Its crumbling and I dont understand
caving in on me, I'll never have another chance.
So home is where the heart is?
Well my hearts broken, and so is my home.
Its not these four walls, the roof over my head
its not the kitchen, nor is it my bed
The feeling of humbleness, safety, is gone
the material items cannot fullfil me anymore.
My home is my head, nothing more, nothing less
here its safe, here I am free to speak
Thoughts slow or racing, blurs of colors ever changing
the music makes me dance, and here I feel safe
Messes and mistakes are made, but are they used?
They're thrown out with the next days trash, forgotten
in a sea of words, thoughts, colors, feelings.. no one can harm me here.
My door is locked, the key is tossed, and I dont even need an expensive security alarm.

..ick.

(There's no beauty if it's can't be ugly)

am i home yet? [19 Jul 2003|09:12pm]

cmw
[ mood | listless ]

being here, it doesn't feel like home.
then again, being there, they don't welcome me like home.
so i am lost between the two. stuck. immobile.
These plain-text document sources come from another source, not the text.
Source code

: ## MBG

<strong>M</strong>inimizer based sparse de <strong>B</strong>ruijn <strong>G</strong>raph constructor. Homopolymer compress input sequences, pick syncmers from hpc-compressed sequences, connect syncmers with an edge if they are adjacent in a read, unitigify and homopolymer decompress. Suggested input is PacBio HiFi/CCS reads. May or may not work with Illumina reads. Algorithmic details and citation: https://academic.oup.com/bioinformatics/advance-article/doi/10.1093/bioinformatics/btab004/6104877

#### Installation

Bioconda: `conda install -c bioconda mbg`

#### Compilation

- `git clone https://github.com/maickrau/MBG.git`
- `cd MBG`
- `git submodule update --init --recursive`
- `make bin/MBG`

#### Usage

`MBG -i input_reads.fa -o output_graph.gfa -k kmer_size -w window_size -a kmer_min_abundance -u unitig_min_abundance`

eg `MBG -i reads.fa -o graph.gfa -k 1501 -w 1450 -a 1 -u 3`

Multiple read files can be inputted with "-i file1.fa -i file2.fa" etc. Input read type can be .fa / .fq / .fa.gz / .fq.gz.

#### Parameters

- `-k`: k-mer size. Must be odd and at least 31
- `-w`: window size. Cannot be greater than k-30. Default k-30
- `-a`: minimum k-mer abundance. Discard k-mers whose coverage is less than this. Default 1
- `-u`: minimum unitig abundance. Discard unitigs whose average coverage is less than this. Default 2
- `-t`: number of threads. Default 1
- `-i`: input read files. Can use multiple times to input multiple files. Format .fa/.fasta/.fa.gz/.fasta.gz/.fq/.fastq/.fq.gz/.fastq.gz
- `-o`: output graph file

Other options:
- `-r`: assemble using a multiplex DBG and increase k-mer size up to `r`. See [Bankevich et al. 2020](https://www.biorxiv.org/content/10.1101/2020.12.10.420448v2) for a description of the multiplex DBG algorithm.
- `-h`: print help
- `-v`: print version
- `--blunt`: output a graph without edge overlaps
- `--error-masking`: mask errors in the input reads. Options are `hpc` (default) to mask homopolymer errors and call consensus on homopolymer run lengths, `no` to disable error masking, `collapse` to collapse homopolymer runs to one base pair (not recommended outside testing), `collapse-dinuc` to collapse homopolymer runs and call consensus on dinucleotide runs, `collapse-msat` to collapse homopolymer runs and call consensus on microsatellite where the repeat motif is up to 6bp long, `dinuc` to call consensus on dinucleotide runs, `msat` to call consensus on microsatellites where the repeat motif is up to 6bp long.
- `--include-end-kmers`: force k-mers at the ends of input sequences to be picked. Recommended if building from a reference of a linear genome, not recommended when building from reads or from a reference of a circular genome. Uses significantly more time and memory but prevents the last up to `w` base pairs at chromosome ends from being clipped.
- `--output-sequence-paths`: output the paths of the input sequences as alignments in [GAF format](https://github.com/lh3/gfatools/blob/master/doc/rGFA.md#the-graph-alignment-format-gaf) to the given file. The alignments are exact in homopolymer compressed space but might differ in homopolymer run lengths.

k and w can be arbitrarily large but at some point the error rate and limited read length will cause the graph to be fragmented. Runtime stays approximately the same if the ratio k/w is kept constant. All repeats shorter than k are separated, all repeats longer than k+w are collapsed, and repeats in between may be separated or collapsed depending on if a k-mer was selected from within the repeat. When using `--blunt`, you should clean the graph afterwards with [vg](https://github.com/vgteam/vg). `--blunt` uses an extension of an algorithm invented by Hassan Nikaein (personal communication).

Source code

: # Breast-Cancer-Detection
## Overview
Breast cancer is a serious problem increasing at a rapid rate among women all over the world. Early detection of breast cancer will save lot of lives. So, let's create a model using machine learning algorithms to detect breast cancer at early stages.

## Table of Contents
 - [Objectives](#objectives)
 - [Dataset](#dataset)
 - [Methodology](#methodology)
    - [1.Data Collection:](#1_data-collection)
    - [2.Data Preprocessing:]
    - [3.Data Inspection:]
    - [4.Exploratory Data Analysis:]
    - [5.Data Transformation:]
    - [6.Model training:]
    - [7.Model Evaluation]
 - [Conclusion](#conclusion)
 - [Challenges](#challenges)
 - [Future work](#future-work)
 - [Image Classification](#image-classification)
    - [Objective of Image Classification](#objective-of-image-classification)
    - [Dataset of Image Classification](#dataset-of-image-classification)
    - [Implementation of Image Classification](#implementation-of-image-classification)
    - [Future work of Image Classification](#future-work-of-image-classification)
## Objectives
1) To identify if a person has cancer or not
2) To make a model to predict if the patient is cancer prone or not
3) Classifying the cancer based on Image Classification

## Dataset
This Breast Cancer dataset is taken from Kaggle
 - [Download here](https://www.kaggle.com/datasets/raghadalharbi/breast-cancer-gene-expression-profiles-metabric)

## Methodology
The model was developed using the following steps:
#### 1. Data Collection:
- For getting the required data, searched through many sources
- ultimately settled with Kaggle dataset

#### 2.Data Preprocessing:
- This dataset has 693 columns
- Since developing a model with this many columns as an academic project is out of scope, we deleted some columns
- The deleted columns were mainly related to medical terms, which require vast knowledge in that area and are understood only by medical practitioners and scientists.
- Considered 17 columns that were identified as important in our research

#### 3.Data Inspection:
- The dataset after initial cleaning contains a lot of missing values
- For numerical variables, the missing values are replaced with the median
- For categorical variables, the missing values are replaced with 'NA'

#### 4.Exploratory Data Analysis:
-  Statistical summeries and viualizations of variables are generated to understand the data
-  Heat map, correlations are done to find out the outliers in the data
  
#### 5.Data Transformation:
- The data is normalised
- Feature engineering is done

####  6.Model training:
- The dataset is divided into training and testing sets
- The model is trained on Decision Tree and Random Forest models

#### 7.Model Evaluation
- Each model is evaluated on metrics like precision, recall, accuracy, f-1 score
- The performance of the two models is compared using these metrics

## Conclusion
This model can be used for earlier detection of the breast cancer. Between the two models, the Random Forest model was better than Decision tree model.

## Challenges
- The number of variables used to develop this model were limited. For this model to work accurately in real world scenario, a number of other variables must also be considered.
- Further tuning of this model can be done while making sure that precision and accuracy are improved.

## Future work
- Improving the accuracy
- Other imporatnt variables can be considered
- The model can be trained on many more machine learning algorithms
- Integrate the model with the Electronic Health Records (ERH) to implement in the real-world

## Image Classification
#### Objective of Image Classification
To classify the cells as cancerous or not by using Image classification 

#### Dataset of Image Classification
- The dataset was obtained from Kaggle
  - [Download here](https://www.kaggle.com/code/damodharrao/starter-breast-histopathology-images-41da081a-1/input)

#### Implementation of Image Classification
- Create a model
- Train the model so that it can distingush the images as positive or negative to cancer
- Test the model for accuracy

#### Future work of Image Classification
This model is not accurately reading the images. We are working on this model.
living there for so long and yet, nobody believes that it is my home.
proving myself is too frustrating and the people are too ignorant.
of course, nothing changes, move a thousand miles away and over 2 oceans.
still everything is the same. except this time i feel like the tourist.
i am the one that doesnt allow myself to feel at home. i am the ignorant.
i frustrate myself. i frustrate others.

no matter how much i try, i don't want to make this my home.
this is just temporary. this is my waiting.
i am in slow replay. motions are being carried out, years are being filled. time is passing.
and yet i am waiting. waiting for mylife to move on. for me to find my home.
it wasnt in my past, or my present so the only hope i have is in my future. i pray.

(1 see | There's no beauty if it's can't be ugly)

Hey, hey [19 Jul 2003|01:40pm]

miss_robot
[ mood | excited ]
[ music | raphaël - carla bruni ]

I do hope people get involved with this, because I think it provides some fun.

This week's topic shall be : Home By Home, I do not mean family or the town or house you grew up in (unless you'd like it to mean that ! :P). What I mean is where you feel most comfortable, where you enjoy being the most, or where you're just basically in your element. You can be extra deck if you don't blatantly state where you're talking about, and instead paint with your words.